ここへきて何となく…まさか想われていたのかしら…?と、思い当たらぬでもないが。ルークはルークで強引な、正直、全く好みではないタイプの男だった訳だが…まぁ、ほんの数年とはいえ連れ添った仲である。あれはあれでいて好ましい所もあった、とても本人には言えないが…愛していたのだと思う、と。常に強気な男であったが、面倒な仕事が舞い込む度に、俺を忘れないでくれ、とあり得ない力で抱擁していく震えた子犬のような姿を、思い出しては口元に弧を描く。要は、同じ“想われる”でも、比べようもない位、ルークの方が好ましかったという訳だ。
いやいや、今はそうではなくて、面倒な事案をどうするか、である。
グレイシス家の跡取りに受け継がれてきた宝珠。天浄六花(プリフ・グラキエス)の首飾りは、美しい雪の結晶を魔法陣として模した、女物の装飾品である。アーネストの言い分によると、その宝飾も邸宅(いえ)と共に質に入る筈である、早急に返却せよ、出来ぬのならば指定する貴族令嬢と婚約させて、持参金から宝飾ぶんの支払いを済ますがよかろう、と。首飾りが両親の形見、ひいては家の宝であるのを知っていての脅迫である。お互いにいい歳になり、いよいよ嫌がらせのみが残った、そんな雰囲気を感じ取り、ただただ面倒だ…と三度目になる息を吐く。

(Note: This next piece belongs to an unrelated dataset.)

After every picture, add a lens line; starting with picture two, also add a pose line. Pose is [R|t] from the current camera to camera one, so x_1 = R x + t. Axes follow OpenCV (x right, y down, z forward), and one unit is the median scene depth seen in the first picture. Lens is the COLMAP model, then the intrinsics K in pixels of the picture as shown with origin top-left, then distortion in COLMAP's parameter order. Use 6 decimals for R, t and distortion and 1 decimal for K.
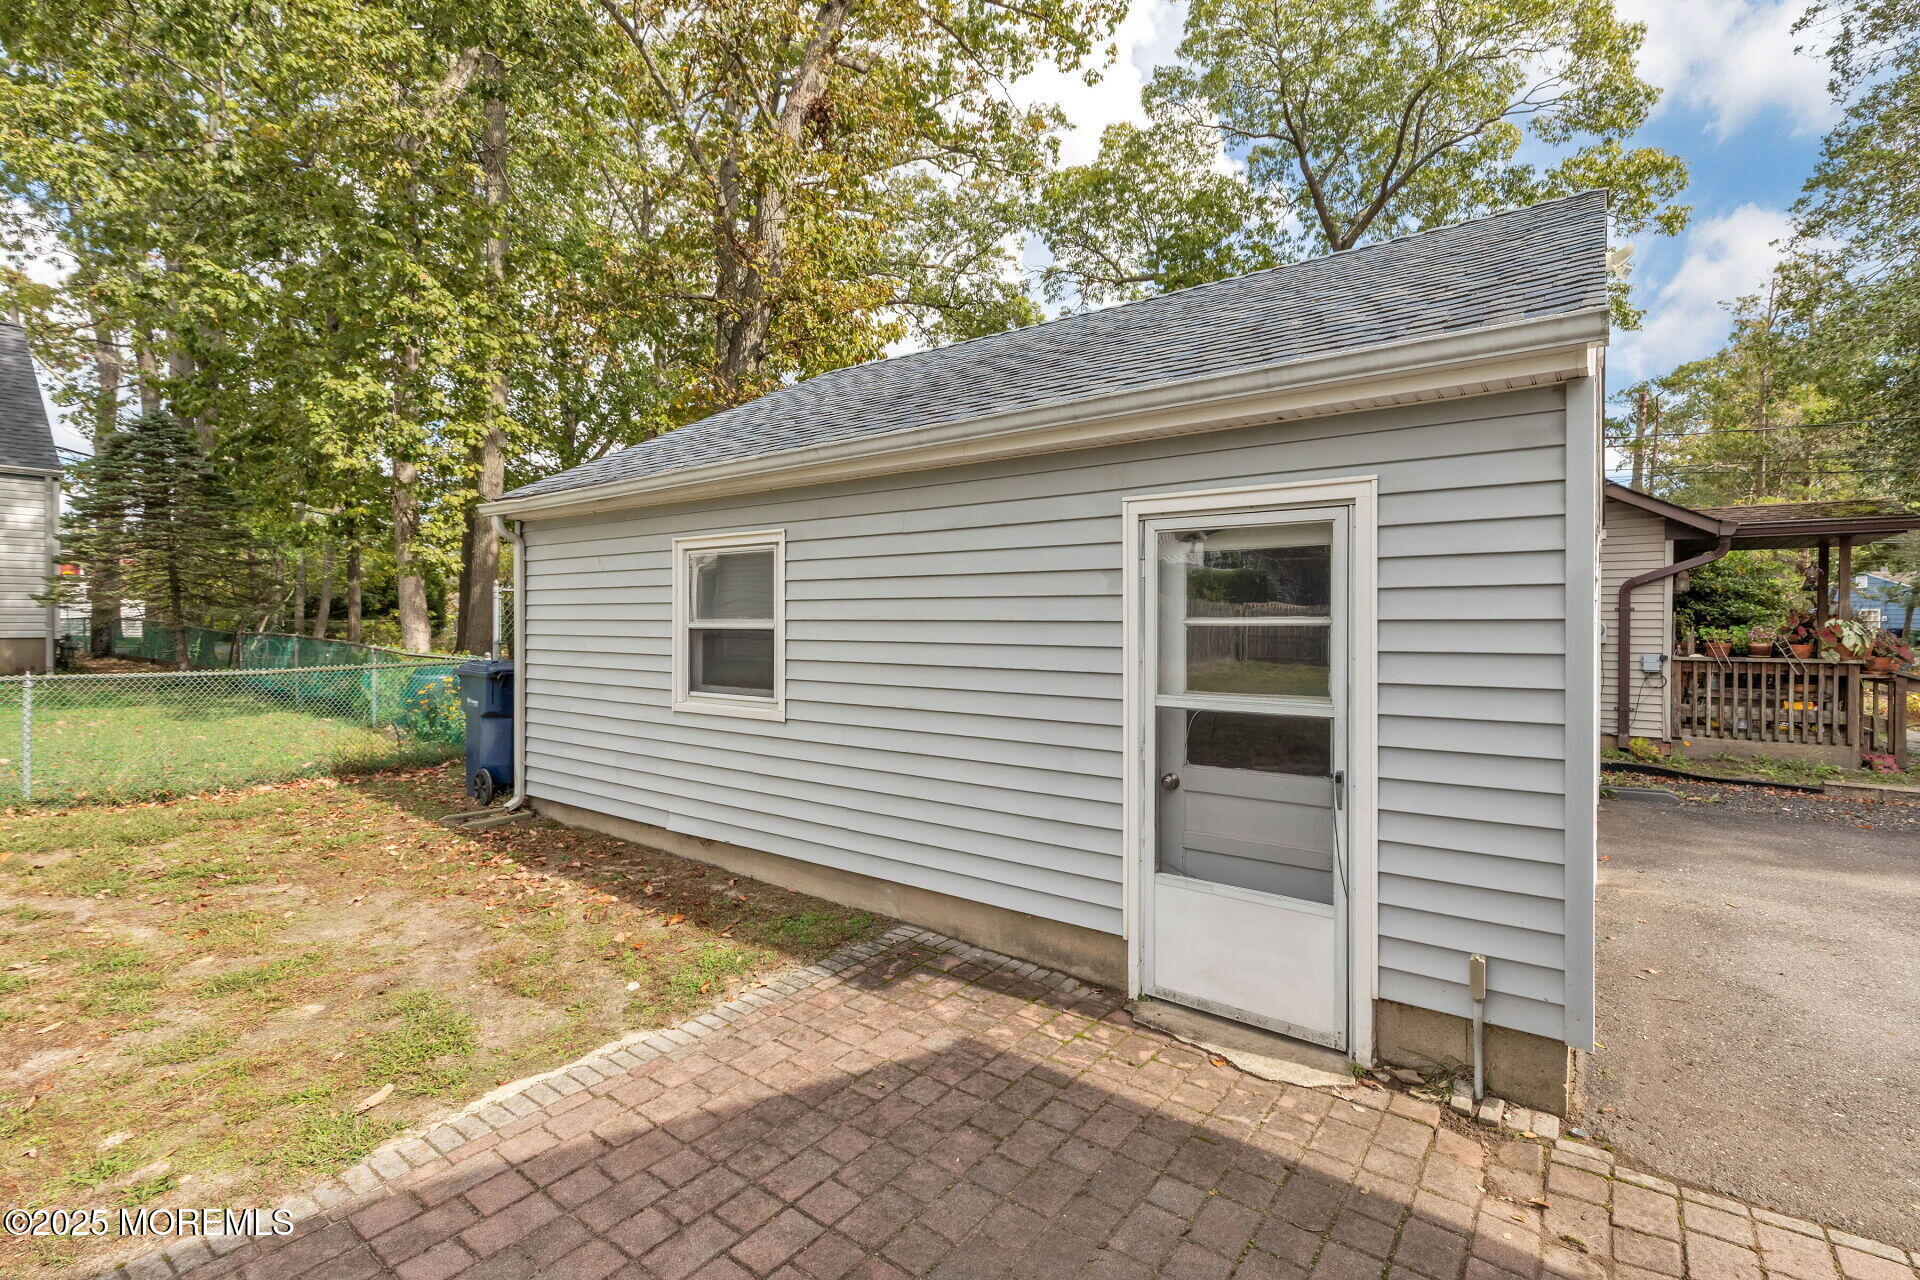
lens RADIAL K [[859.9, 0, 965.6], [0, 859.9, 626.3], [0, 0, 1]] dist [0.001150, -0.002702]
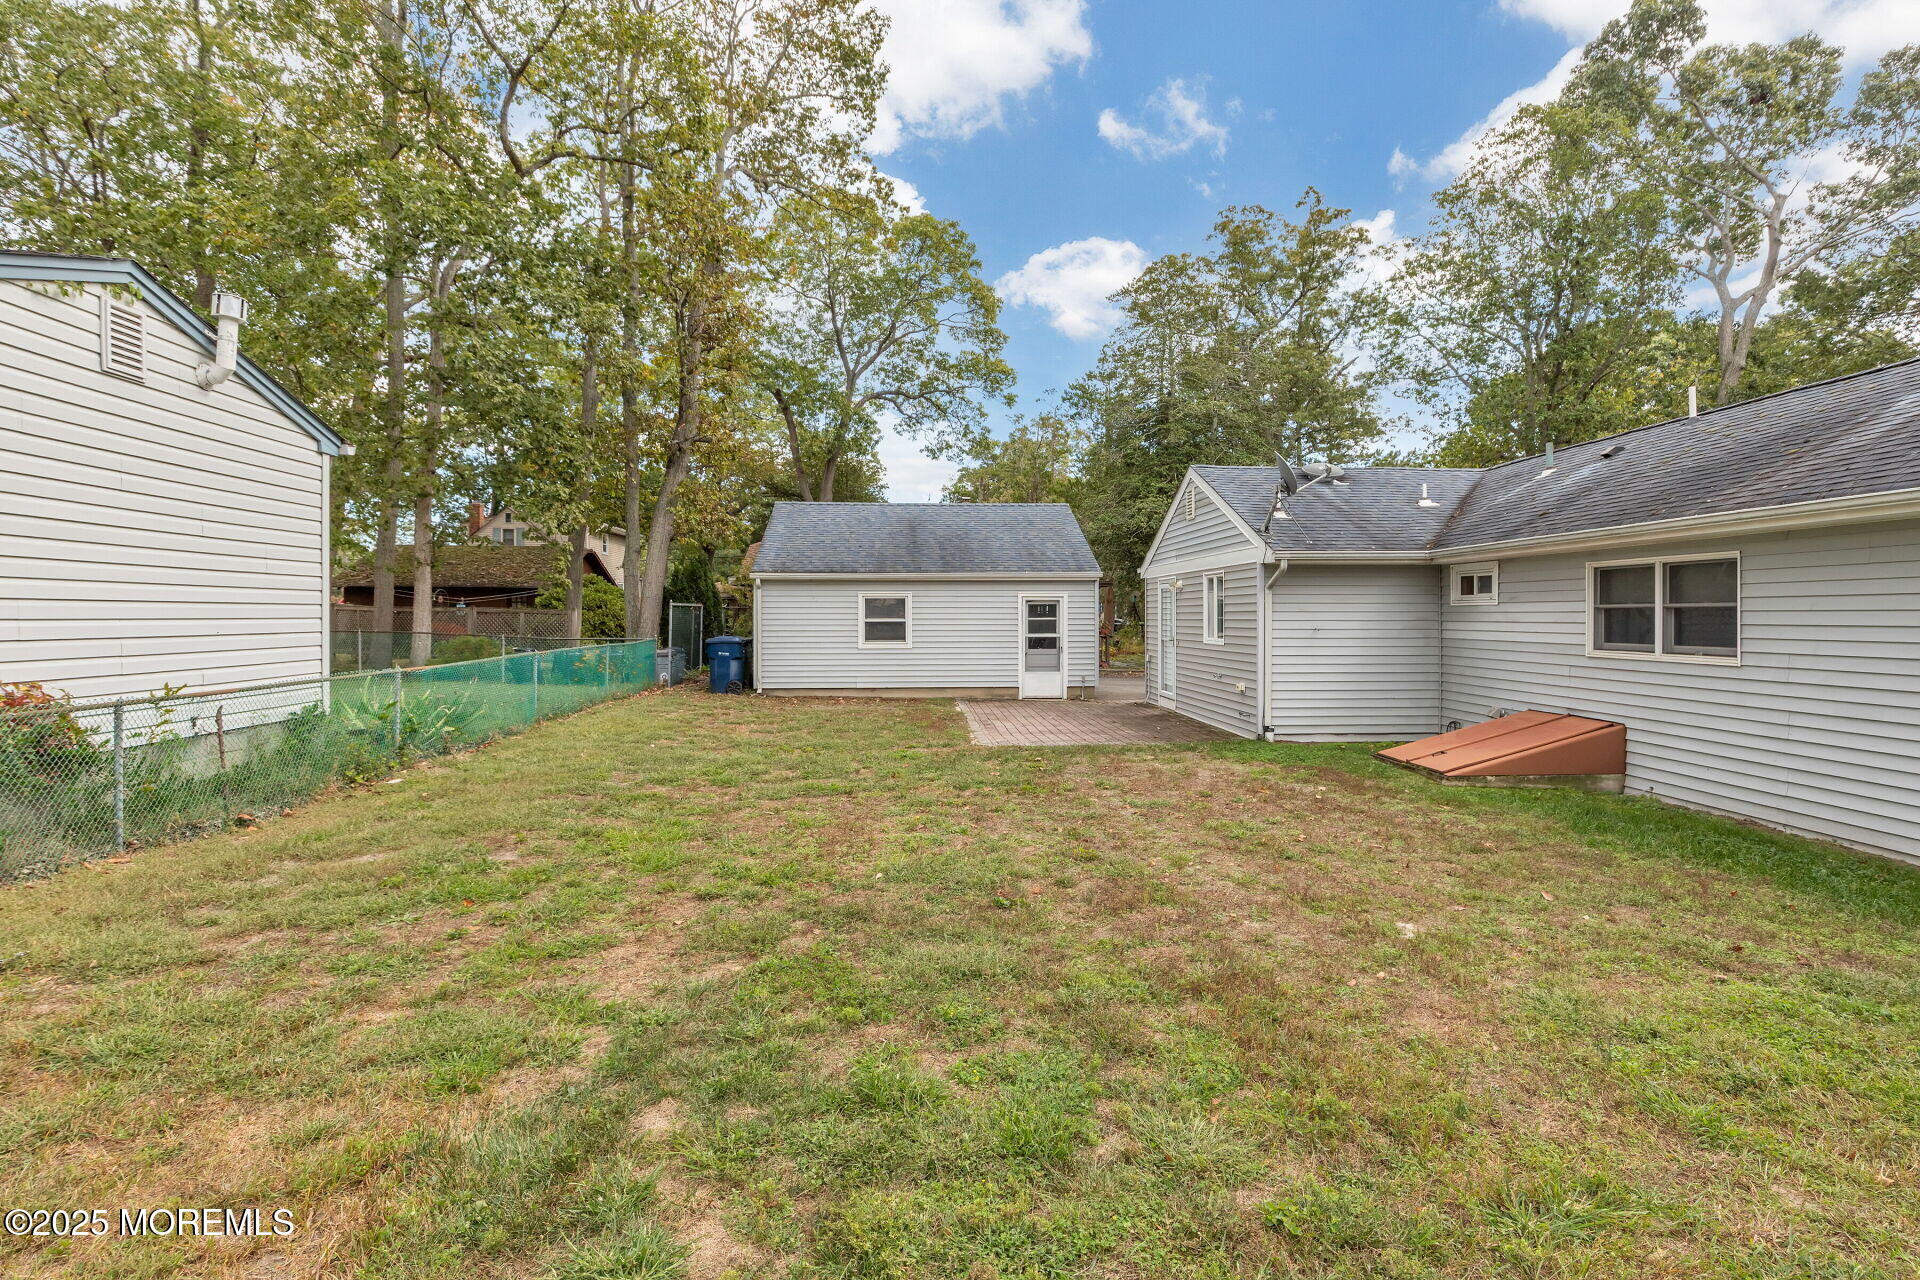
lens RADIAL K [[940.2, 0, 926.6], [0, 940.2, 619.4], [0, 0, 1]] dist [-0.006236, 0.001794]
pose [[0.781965, -0.001519, 0.623320, -3.534695], [0.006001, 0.999969, -0.005092, 0.020622], [-0.623293, 0.007722, 0.781950, -2.801978]]
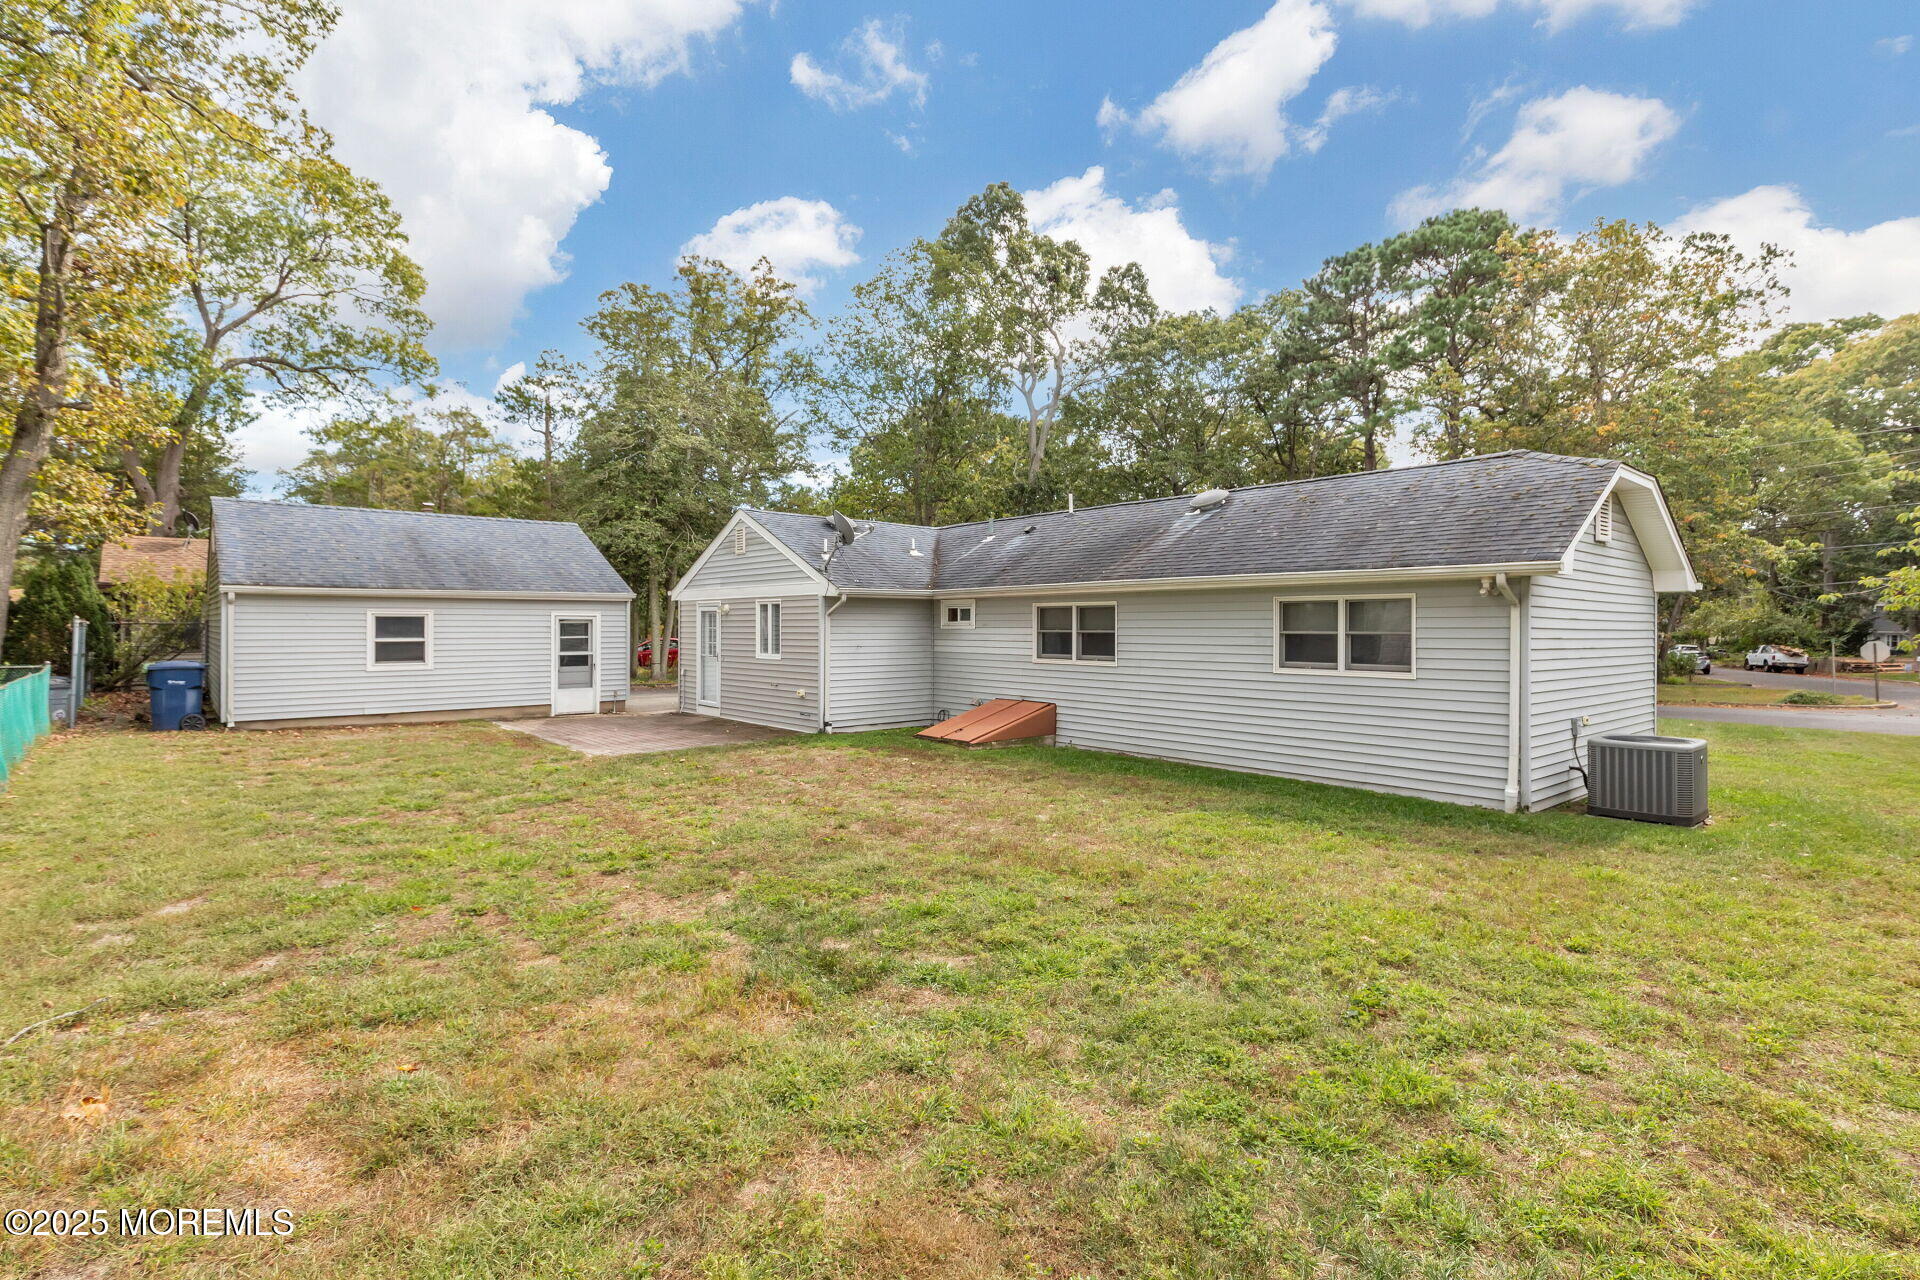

重ねられた紙の後ろに、婚約了承の書類の欄に記入された令嬢の、いつか聞いた事のある名を思ってみては嘆息し。よくよく“勇者”というものは不運にできている…と。夫のそれと、実はずっと気になっていた養い子の幸運値(ラック)の低さというものを…勇者職に転化した、と打ち明けられた時に思った“納得”の二文字にて。
その時、フと思い当たった他国からの風の噂に。
——そういえば、クライスに好きな娘ができた、とか。
なんとなく、光を見出して立ち上がり…。
もしかしたなら今回のコレは、これでいていい切っ掛けなのかも…?
そんな風に思わないでもない訳だ。
「なら……仕方ないわね」
と、勇者の養母(はは)は筆を執り。
グレイシスの名を継いだ、勇者で一人息子な彼に、一度帰ってきなさい、と。
こぢんまりとした外れの家で、書に認めたのでありました。